I’ve taken action in the form of classical activism; placards and letters, petitions and rallies, almost all in the context of anti-sanctions and war. That’s what it took for me to hit the streets, as a 19 year old, to talk (in my odd Americanised Arabic accent) to complete strangers in Sheffield town centre. I felt utterly conflicted when my halls of resident cohort refused to sign my petition, in support of lifting economic sanctions. They didn’t have a reason beyond: as this is my government’s decision, it must have value. I wasn’t angry towards them. I was confused and disappointed. Being with them after that, I was careful to exclude the parts of me that might come across as ‘overly foreign’/ aggressive/ overtly Arabic/ Muslim etc. Our friendship became stunted, as I wasn’t able to bring myself fully in, and in time, unsurprisingly, was lost.

I also found that the Socialist Party folk, who instigated these passionately fuelled actions, blew with the newspaper headlines. When Iraq wasn’t on the front pages, they moved on to the next hot topic, and I moved away from them too. I’ve since worked with burnt-out NGO workers, who seemed unaware that were barking instructions on the very people they were meant to be helping, who raged at an invisible system and were utterly fed-up. I worked in charities that patronised the underprivileged; cultural centres and art organisation who championed the underrepresented, and that’s all well and good, but how do we change the bigger structure that holds all this together? How can we hold our anger/ fear/ guilt to really meet the other, to engage in productive steps forward. 

What I didn’t like about DiAngelo’s book is the immense shame it roused in people, who are the very same who need to wake-up, to enable, to ally with the Undepriv’s and Underrep’s. That shame triggers rage or worse, from my perspective, silence. Neither are conducive to real change, as both are likely to lead to various forms of disengagement. That’s the fragility; the threat that I may destroy the very system that sources my power. It’s a big ask.

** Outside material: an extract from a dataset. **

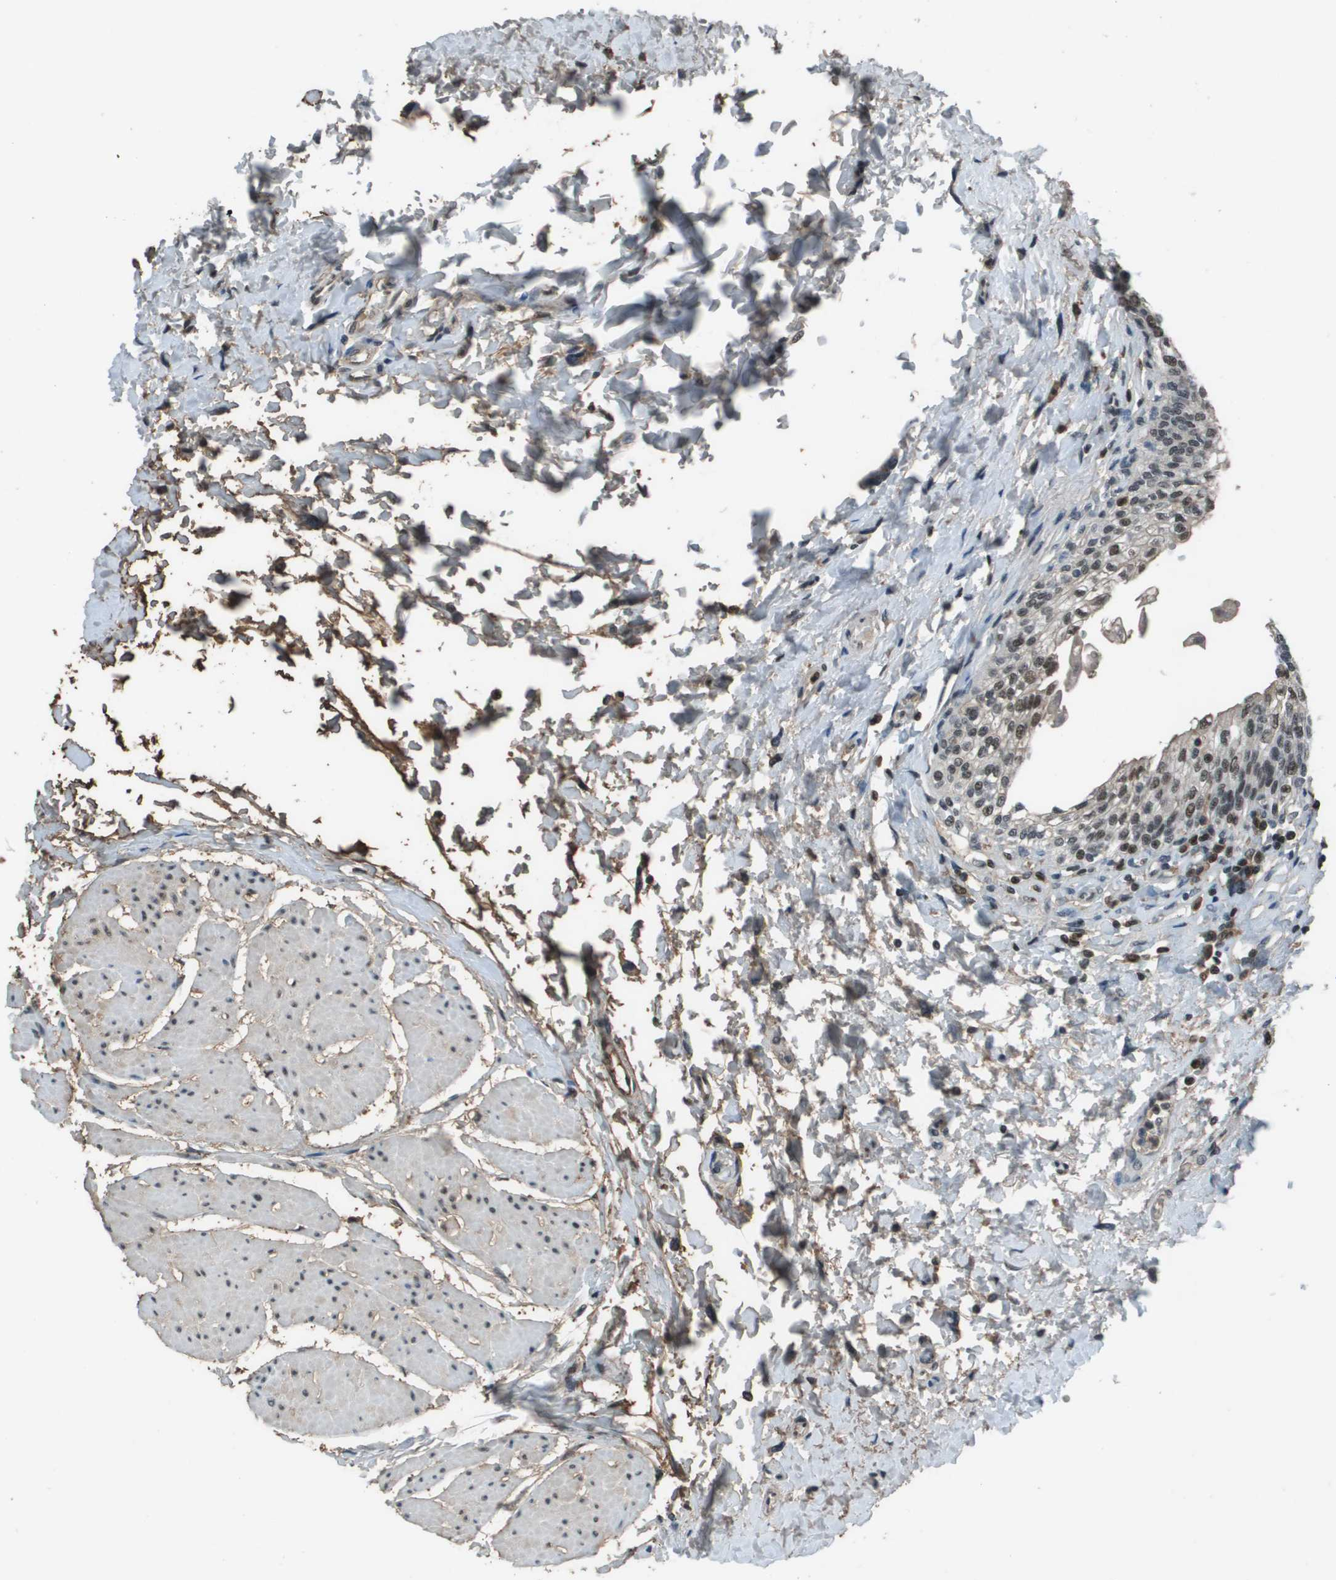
{"staining": {"intensity": "moderate", "quantity": ">75%", "location": "nuclear"}, "tissue": "urinary bladder", "cell_type": "Urothelial cells", "image_type": "normal", "snomed": [{"axis": "morphology", "description": "Normal tissue, NOS"}, {"axis": "topography", "description": "Urinary bladder"}], "caption": "Immunohistochemical staining of unremarkable urinary bladder demonstrates >75% levels of moderate nuclear protein positivity in approximately >75% of urothelial cells.", "gene": "THRAP3", "patient": {"sex": "male", "age": 55}}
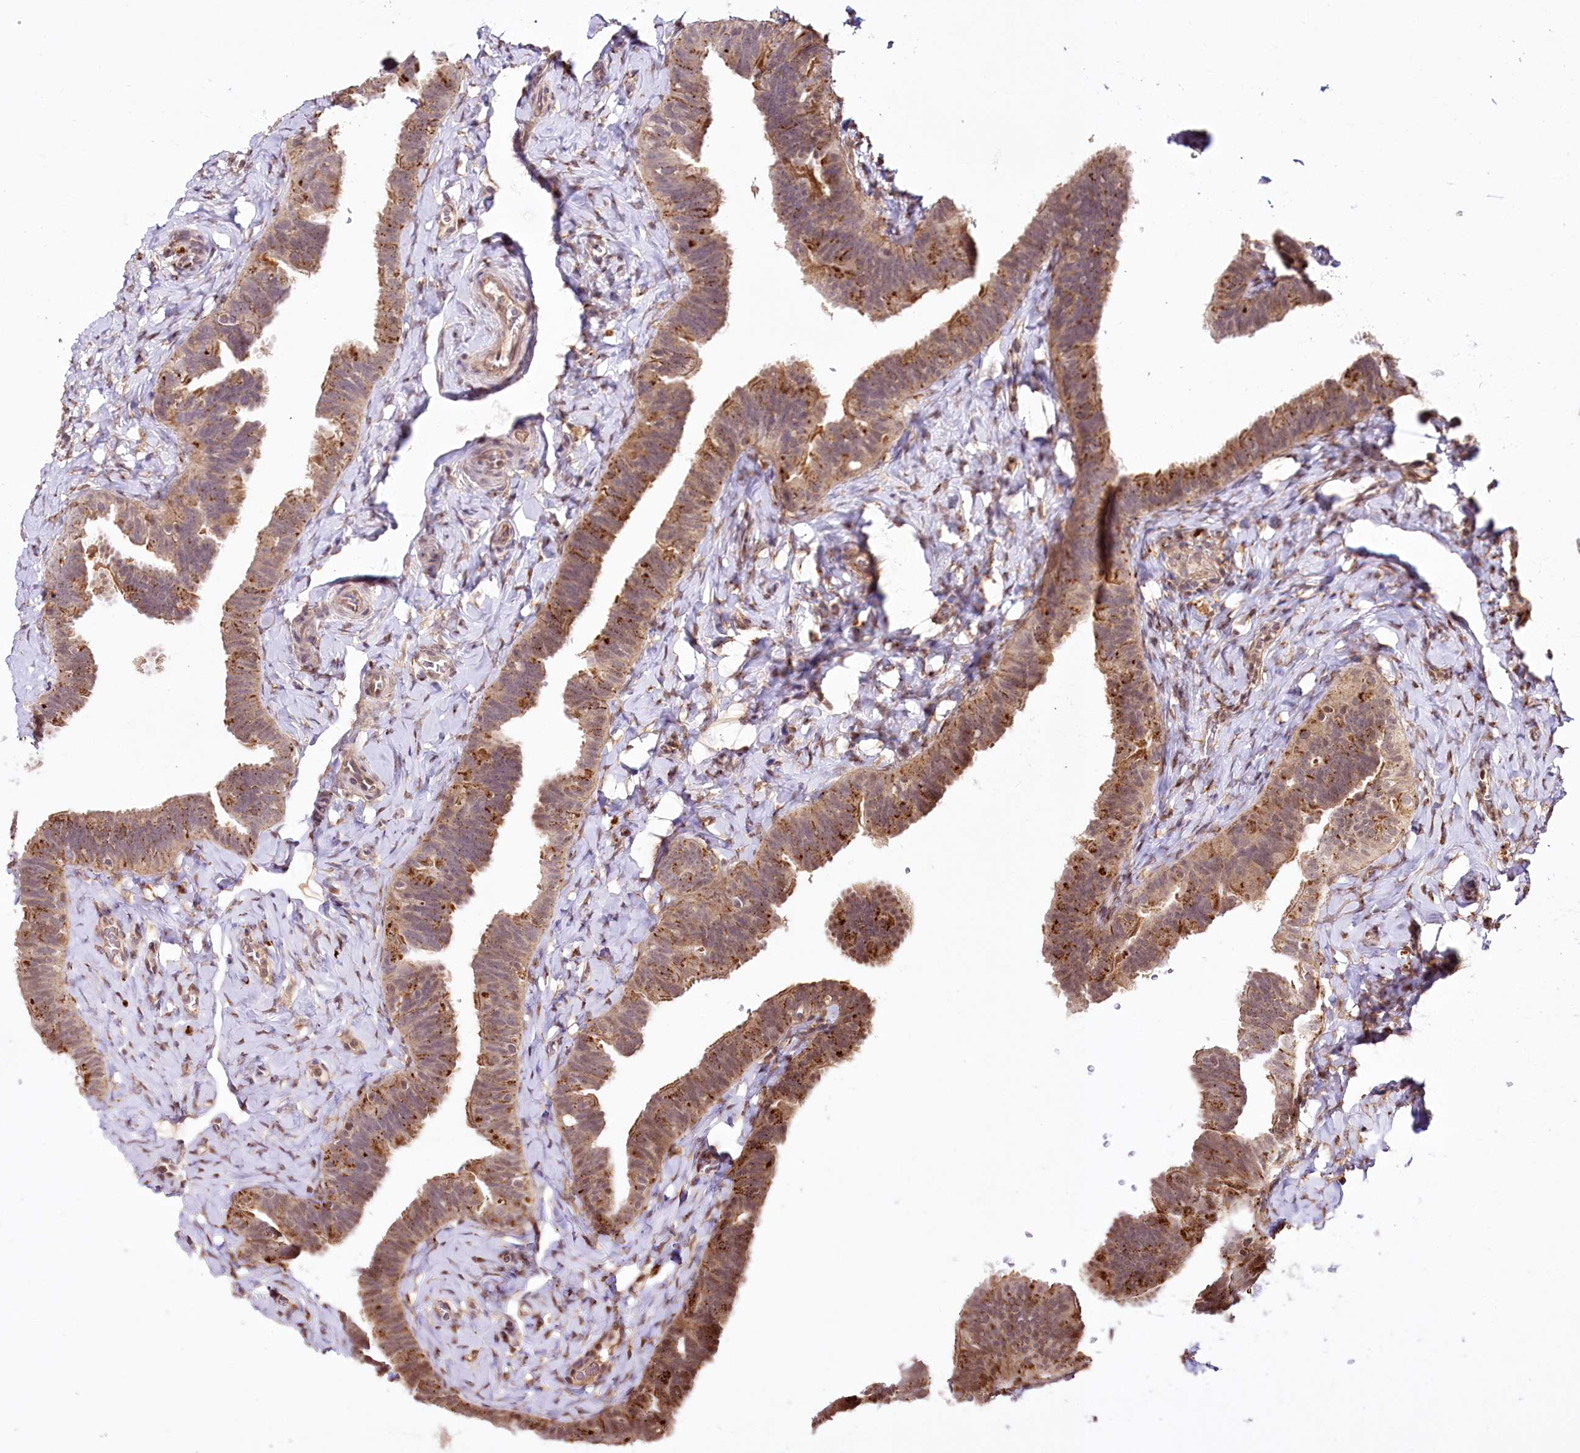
{"staining": {"intensity": "moderate", "quantity": "25%-75%", "location": "cytoplasmic/membranous"}, "tissue": "fallopian tube", "cell_type": "Glandular cells", "image_type": "normal", "snomed": [{"axis": "morphology", "description": "Normal tissue, NOS"}, {"axis": "topography", "description": "Fallopian tube"}], "caption": "IHC photomicrograph of benign fallopian tube: human fallopian tube stained using immunohistochemistry demonstrates medium levels of moderate protein expression localized specifically in the cytoplasmic/membranous of glandular cells, appearing as a cytoplasmic/membranous brown color.", "gene": "HOXC8", "patient": {"sex": "female", "age": 39}}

Why should I put myself at a disadvantage to help you? 


What I do like about the book is how DiAngelo sets deeply productive steps to inform, to engage, to move forward (and I need another post to do those justice!)… though the bridge onto that path remains unstable. 


Personally, I want more events/ workshops/ initiatives that explore white privilege/ guilt/ fragility/ history in a creative, open, brainstorming way that invites safety and authenticity. I want to hear someone share their lived experience of how they went to a majority white school, hangout with white friends at university, and now works in a majority white workplace. How? My background is so fundamentally different- I didn’t have meaningful relationships with white English people until Uni (!)- so I am sincerely curious to learn. For the conversation to move from the periphery, we need to really engage the majority. I believe that for a ‘white’ person to open themselves up to examination, to go to that uncomfortable place, and be with their inner fragility, we (the other side listening) need to also hold ourselves, to be present; holding the intergenerational anger, the daily micro-aggressions, the need to blame and scapegoat. Another big ask.


Maybe that’s why it’s easier, for both sides, to polarise, to Other, to separate. I am this, and you are that. There’s safety in here too.


I don’t have a nice, rounded ending to this post.